_Activity_.
Every line that contains the word "disclosure" should be copied from the records below.

Collected data entries:
┏━━

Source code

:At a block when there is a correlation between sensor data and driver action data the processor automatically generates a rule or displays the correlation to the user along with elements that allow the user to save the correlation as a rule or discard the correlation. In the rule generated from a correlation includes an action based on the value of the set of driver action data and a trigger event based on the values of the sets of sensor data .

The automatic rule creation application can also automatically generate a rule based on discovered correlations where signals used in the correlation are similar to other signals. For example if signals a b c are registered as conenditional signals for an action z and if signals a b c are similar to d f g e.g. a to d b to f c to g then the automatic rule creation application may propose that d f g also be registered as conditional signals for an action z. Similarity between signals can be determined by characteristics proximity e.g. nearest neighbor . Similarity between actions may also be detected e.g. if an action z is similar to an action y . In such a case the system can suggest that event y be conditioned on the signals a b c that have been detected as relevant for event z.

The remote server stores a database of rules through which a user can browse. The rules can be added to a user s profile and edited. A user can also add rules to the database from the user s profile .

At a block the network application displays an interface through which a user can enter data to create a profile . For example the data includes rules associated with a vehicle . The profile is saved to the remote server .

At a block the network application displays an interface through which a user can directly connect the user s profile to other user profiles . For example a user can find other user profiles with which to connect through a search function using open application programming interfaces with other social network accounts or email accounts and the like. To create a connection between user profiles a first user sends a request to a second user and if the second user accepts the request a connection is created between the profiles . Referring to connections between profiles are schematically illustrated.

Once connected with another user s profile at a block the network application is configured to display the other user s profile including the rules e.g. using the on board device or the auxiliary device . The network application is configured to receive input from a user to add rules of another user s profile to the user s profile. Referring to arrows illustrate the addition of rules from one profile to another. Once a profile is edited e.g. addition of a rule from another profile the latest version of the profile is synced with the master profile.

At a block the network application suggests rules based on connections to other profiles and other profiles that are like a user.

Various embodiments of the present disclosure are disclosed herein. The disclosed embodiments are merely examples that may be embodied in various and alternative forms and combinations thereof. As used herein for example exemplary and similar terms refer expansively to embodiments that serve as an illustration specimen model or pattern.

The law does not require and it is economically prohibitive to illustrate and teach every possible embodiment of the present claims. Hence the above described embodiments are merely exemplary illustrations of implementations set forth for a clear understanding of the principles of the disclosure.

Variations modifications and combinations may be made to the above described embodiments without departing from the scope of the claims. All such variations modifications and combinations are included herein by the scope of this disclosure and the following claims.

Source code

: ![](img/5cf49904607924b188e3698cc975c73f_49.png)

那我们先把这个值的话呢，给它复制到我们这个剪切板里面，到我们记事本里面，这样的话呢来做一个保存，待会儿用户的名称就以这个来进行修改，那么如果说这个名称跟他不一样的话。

┗━━

_Answer to this problem_.
Various embodiments of the present disclosure are disclosed herein. The disclosed embodiments are merely examples that may be embodied in various and alternative forms and combinations thereof. As used herein for example exemplary and similar terms refer expansively to embodiments that serve as an illustration specimen model or pattern.
The law does not require and it is economically prohibitive to illustrate and teach every possible embodiment of the present claims. Hence the above described embodiments are merely exemplary illustrations of implementations set forth for a clear understanding of the principles of the disclosure.
Variations modifications and combinations may be made to the above described embodiments without departing from the scope of the claims. All such variations modifications and combinations are included herein by the scope of this disclosure and the following claims.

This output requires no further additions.